Pannier Mount: I added a square box frame at the rear of the trike to hold a pannier. Originally I was going to make one, but I found that an old backpack of mine fit quite well, so I have been using that for the time being. My original idea was to have a soft duffle bag style pannier with Velcro straps, so you could easily clip it on and off so you could take it with you indoors, rather than having to empty stuff from it.
Front derailleur post: Adding a front derailleur has been much harder than I expected. It turns out that an el-cheep-o shimano front derailleur takes up the least amount space.
Front Derailleur Post Close-up.
In the above photo you can see a small pulley has been used to invert the cable back around so it pulls in the opposite direction.
Big Chainring: On some downhill slopes I found that I had to stop pedaling, because I started to fish tail due to too high a cadence. This has been fixed by switching back to my 60t chainring. This required the right front stay to be altered to make room for it.
Caliper brake mount: Even though the internal drum brake on my Sachs hub is just great, particularly in wet weather, having just one brake made me nervous. There was no point putting brakes on the rear wheels, because they have so little weight on each of them that they would just skid. So I added an extra caliper rim brake to the front wheel, just as a backup. To do this I welded a short length of box under the rear of the boom to mount the caliper brake on.
Light Mount: This was a really easy thing to add. Its just a short length of stainless steel, pop riveted to the drive train. I was able to disassemble the light mount and bolt it onto this bracket. Now I just press the release and the light simply slides off the new mount.
Mud Guard: I added a mud guard to protect the front steering pivot bearing from mud. This is made out of a length of 3mm aluminum. It has worked very well, and after an additional 400km of riding the bearing shows no signs of dirt getting into it, and the action is still smooth as silk.
Hub gear cable mount: In this photo you can see the hub gear cable mount, and the bracket for the drum brake. I cut a slot into the mount so I can remove the cable without having to take it apart.

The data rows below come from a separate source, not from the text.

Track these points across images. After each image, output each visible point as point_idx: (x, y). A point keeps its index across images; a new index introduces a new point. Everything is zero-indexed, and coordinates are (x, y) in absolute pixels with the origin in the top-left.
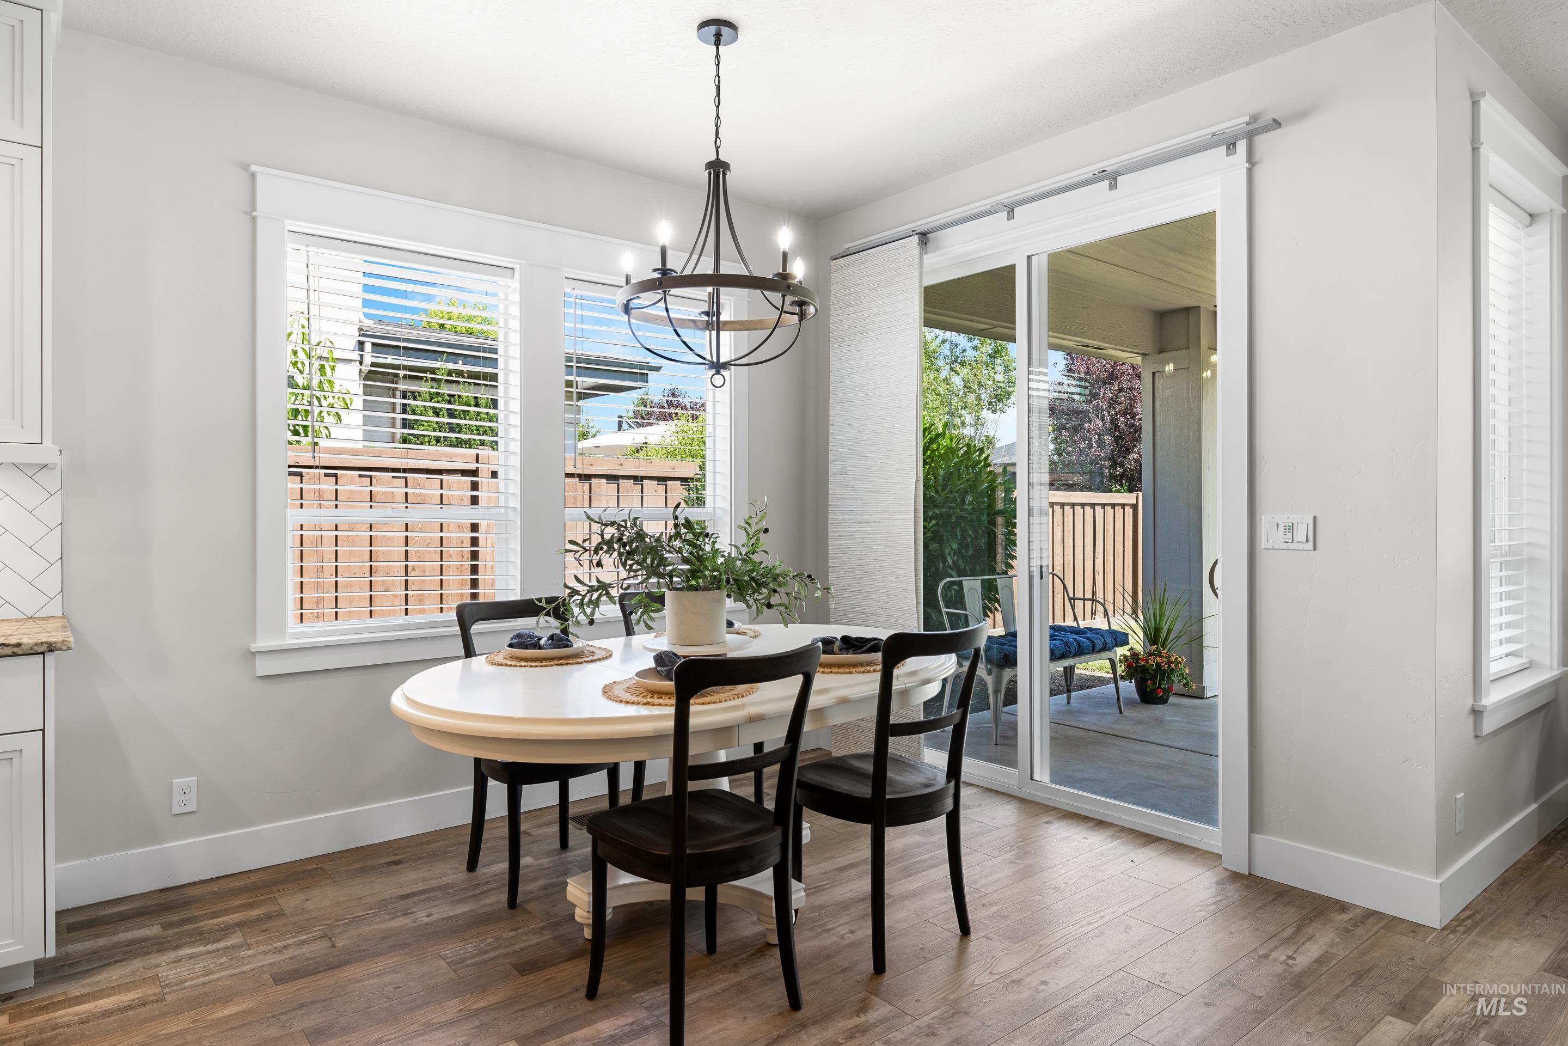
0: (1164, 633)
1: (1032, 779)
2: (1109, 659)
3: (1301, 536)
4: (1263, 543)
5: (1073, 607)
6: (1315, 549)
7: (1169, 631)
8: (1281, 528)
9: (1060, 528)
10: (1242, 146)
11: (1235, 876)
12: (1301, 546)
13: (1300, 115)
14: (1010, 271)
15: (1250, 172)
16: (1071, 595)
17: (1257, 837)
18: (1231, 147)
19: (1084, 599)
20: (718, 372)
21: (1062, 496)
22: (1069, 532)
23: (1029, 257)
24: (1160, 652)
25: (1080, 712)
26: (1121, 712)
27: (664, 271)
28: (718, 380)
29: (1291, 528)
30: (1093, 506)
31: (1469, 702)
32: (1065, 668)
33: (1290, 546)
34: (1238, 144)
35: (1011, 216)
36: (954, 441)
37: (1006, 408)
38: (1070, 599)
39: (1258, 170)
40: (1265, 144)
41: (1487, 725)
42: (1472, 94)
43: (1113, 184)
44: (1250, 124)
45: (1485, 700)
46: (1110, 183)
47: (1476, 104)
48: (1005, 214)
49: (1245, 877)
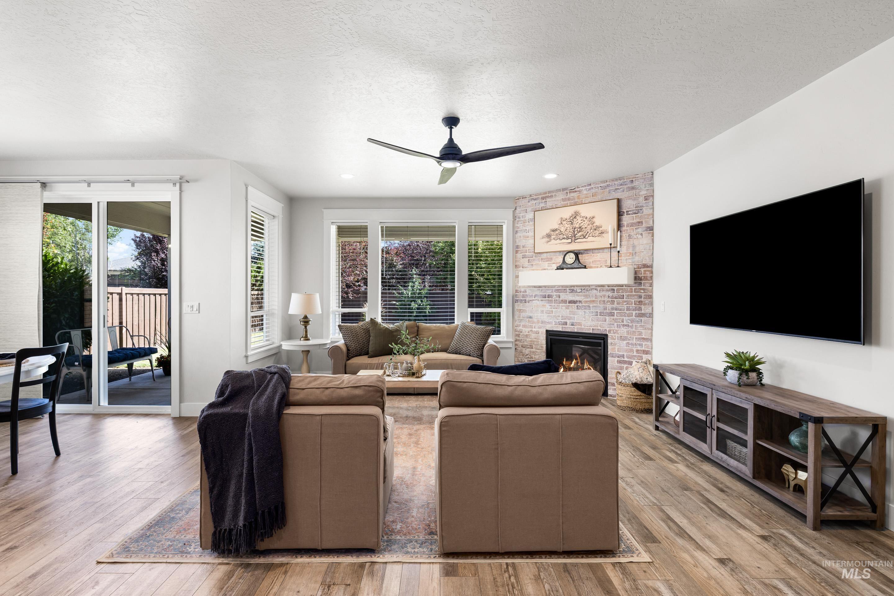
1: (99, 405)
2: (149, 359)
3: (195, 309)
4: (184, 311)
5: (132, 339)
6: (199, 313)
8: (189, 307)
9: (137, 305)
10: (178, 185)
11: (174, 418)
12: (195, 312)
13: (196, 181)
14: (90, 205)
15: (180, 194)
16: (131, 335)
17: (182, 404)
18: (175, 184)
19: (139, 336)
21: (138, 290)
22: (141, 307)
23: (98, 202)
25: (134, 383)
26: (154, 380)
29: (192, 307)
30: (155, 295)
31: (244, 354)
32: (128, 364)
33: (192, 312)
35: (89, 186)
36: (68, 266)
37: (113, 242)
38: (131, 336)
39: (183, 193)
40: (185, 185)
41: (250, 360)
42: (246, 185)
43: (133, 185)
44: (180, 179)
45: (249, 353)
46: (132, 185)
47: (247, 188)
48: (86, 184)
49: (178, 417)
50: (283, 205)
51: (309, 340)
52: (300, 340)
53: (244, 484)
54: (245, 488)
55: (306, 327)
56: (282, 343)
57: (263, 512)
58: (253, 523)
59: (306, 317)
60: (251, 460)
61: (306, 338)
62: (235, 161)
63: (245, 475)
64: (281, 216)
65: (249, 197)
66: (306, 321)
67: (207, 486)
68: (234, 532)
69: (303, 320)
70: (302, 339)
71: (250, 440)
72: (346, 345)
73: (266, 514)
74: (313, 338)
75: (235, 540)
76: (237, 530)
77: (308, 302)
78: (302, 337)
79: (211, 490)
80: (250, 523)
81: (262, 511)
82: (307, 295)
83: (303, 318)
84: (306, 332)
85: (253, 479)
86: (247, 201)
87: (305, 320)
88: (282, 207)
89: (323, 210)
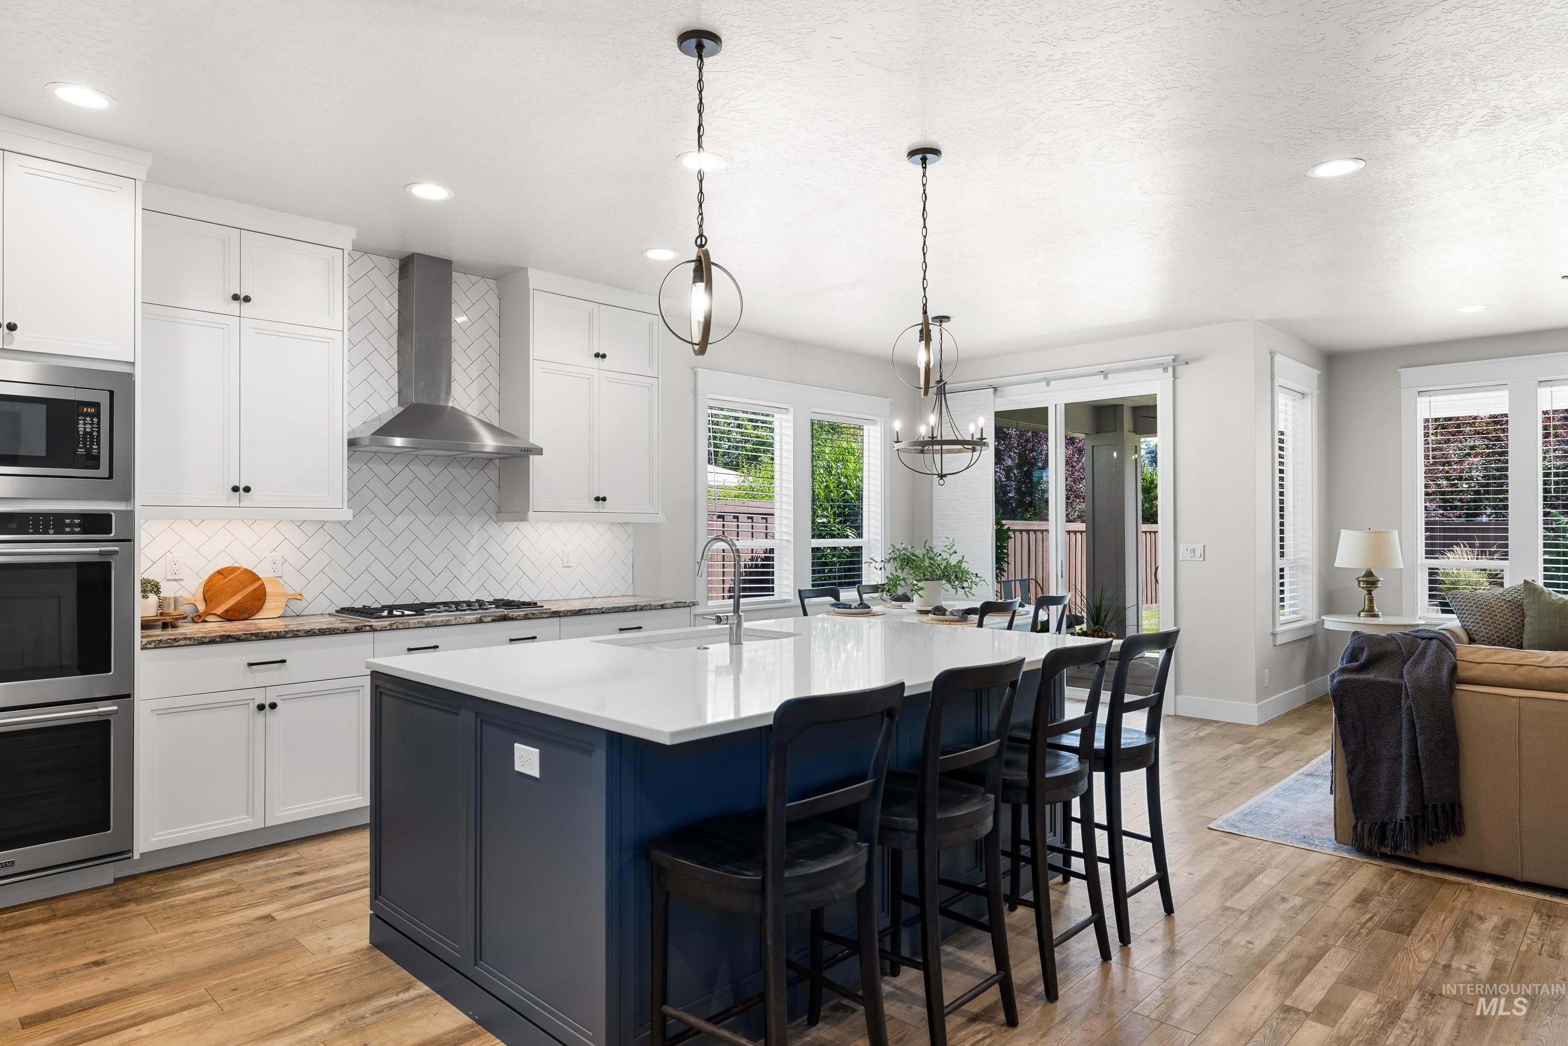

The trike is now pretty well tuned. I can crank up hills in low gear and balance at speeds much slower than I could balance on my mountain bike. I still have to unclip when I come to a stop though. The only other issue -- I have hit the tilt lock on occasion, mostly taking tight corners at full clip. But out on the open road, it hasn't happened yet, and even when it has, it only upsets my turn momentarily, I just have to lean my body a bit harder, to take the corner.
Anyway, from my riding experiences I have been contemplating the new free to caster tadpole design, and really thinking about how one might feel riding it. The time when I am most grateful for the self-center is when I am absolutely stuffed, climbing a hill against a gale. I can drop down to such a low gear that by the time I get to the summit I have my breath back, and am ready to crank it up for the down hill run. I would imagine that under those circumstances on a tilting trike with no self-center where you actively had to hold the control levers to keep it balanced, you might find the experience rather taxing.
So I am going to investigate whether I can find a way to get the self-centering geometry to work with my new design, because despite having control over the tilt, I think you want a tilting trike that returns to center, not one that wants to flop to one side or the other. The last thing you want is the trike to lurch into the path of a passing car, just because you were cranking up a hill, and lifted your hand and wipe the perspiration from your brow.